Местоположение гидры между водным источником и болотом может истолковываться как совмещение двух аспектов воды - живительного и ядовитого. "Ядовитая" вода - это вода, сохраняющая свою начальную "сжатость". И в этом отношении она есть болото, которое символизирует "сдавленность" не в первичной форме (скала), но вторичной, т.е. после расщепления - разряжения начальной "каменной" непроницаемости. В этой освобожденной из скалы воде сохраняются не растворившиеся "сгустки", по причине чего движение воды сдерживается, а сама она трансформируется в болото. Яд, таким образом, может интерпретироваться как стоячая, болотная вода, из которой, по причине ее неподвижности, не устраняются опасные хтонические элементы. Экскременты животных, скопившиеся в Авгиевых конюшнях, вонь от которых распространяется "по всей земле", вызывая чуму, равнозначны болоту. Поэтому "цивилизаторское" действие героя в отношении болот, которые он осушает (открывает воду), оздоровляя таким образом зараженную местность, имеет то же самое архетипическое содержание, что и борьба с хтоническим чудовищем, "загораживающим" и "опустошающим".

Выманивание чудовища

Следует отметить особо следующую деталь: при появлении героя чудовище прячется в пещеру (Немейский лев, Apoll., Bibl., [67] II, 5, 1) или находится в ней (Лернейская Гидра, Ibid., II, 5, 2). В мифе о Кадме змей нападает на спутников героя в тот момент, когда они приближаются к источнику (водам), т.е. вторгаются в запретную сферу. Ср. также намерение Гильгамеша убить Хумбабу, стража запретного кедрового леса. Во всех этих случаях действие чудовища вторично по отношению к действию героя. Для того, чтобы убить чудовище, необходимо выманить его из логова, т.е. сделать невидимое видимым, раскрыть скрытое. В мифе о драконе Иллуянке вино выманивает и делает невозможным возвращение чудовища в его укрытие. Вынуждая гидру выйти из логова, Геракл создает условия для будущей победы.

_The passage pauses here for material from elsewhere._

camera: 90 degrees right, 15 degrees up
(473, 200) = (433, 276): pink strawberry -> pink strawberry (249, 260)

Выманивание (как и убийство) хтонического чудовища из его "не-места" (поскольку в своей начальной "свернутости-закрытости" оно беспространственно) можно сопоставить с "открытием или проекцией фиксированной точки - "центра", равнозначной Сотворению Мира".15) Убивая чудовище, Бог (или герой) открывает "центр" через который поступает в мир священная энергия, т.е. преодолевается некий сдерживающий "элемент" - нечто, что препятствует космогоническому процессу. Выманивание-убийство (опространствование) в Ригведе описывается как истощение начальной полноты, ср. следствия убийства Вритры: Поникла жизненная сила у той, чей сын - Вритра (I, 32, 9а). Таким образом, в один семантический ряд с "выманиванием" и "убийством" может быть поставлено и "истощение", которое является следствием открытия центра, что также объясняет пребывание хтонического чудовища именно в центре или около него (в качестве стража). Что касается библейского змея, то он наилучшим образом "исполнил свою задачу «стража» символа Жизни и юности",16) переместив "внимание" человека с истинного источника на ложный.

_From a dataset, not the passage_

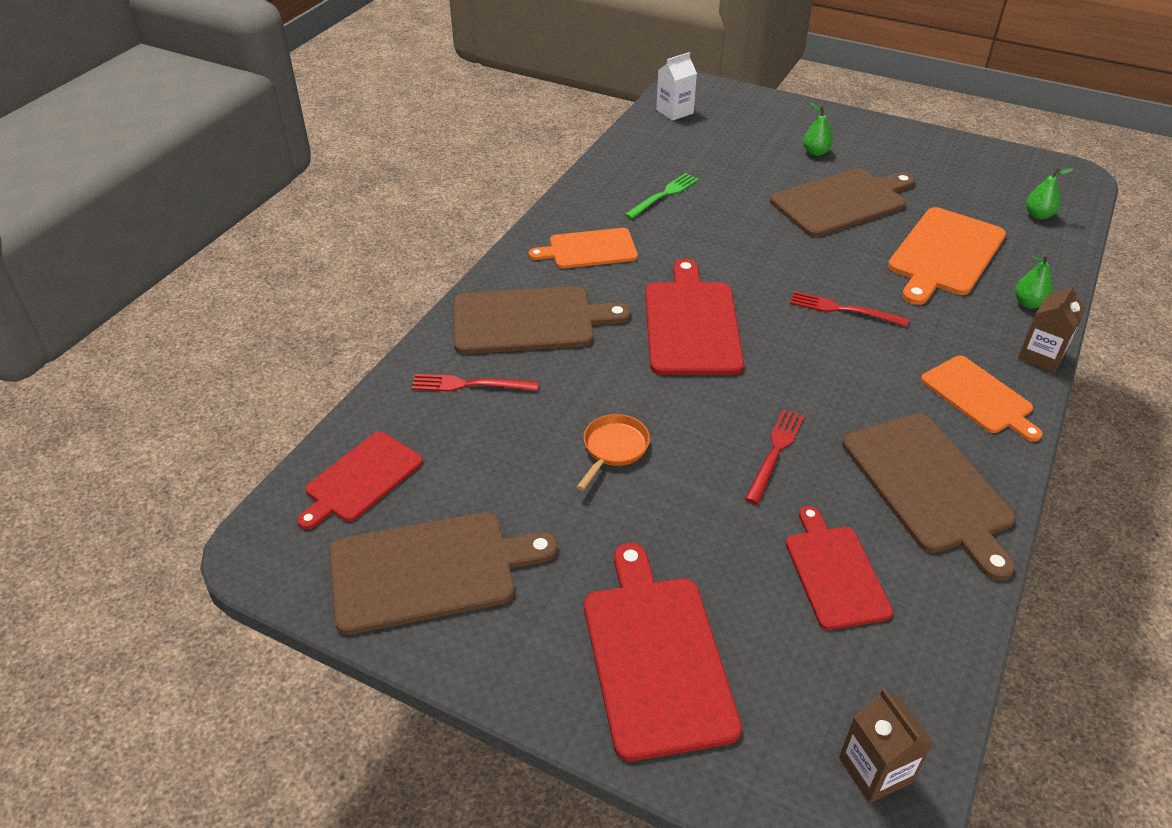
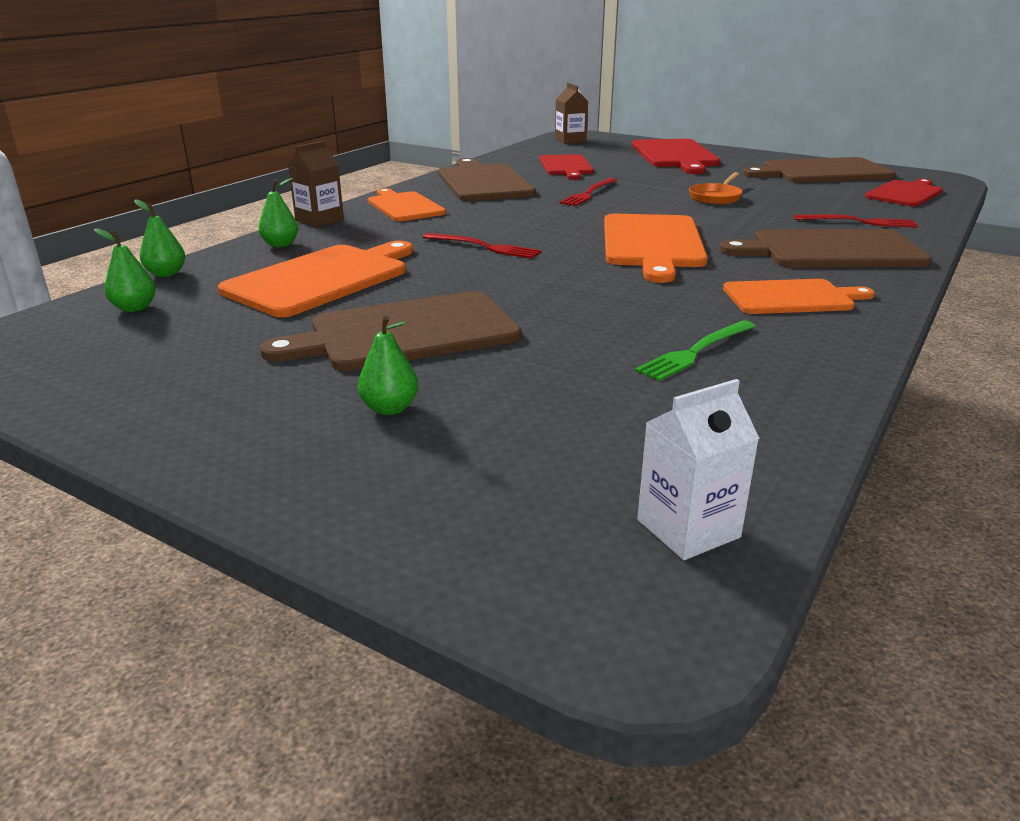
camera: 175 degrees left, 15 degrees down
(691, 324) = (652, 244): red cutting board -> orange cutting board
(1070, 254) = (166, 274): none -> green pear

В связи с истощением значимо пространственное положение Вритры по отношению к его "родительнице": Сверху - родительница, внизу был сын (I, 32, 9с). "Сверху" и "внизу" можно интерпретировать как по одну сторону и по другую. Убийство Вритры имеет своим первейшим результатом снятие хтонической "сжатости", которое сопровождается "истощением", т.е. аннулированием первоначальной полноты. Вритра в функции ее "охранителя" может рассматриваться как своего рода "печать" на [68] сосуде, снятие которой приводит к освобождению "сжатой" в нем "субстанции". Ср. открытие кентавром Фолом сосуда, оставленного ему Дионисом и спрятанного под землей. Распространившийся запах священного напитка вызывает безумие кентавров, т.е. пробуждает хтоническую стихию. Поэтому следующим актом становится убийство, т.е. успокоение "разбушевавшейся стихии", введение ее в ограниченное "русло" и устранение "элементов", не поддающихся структурированию.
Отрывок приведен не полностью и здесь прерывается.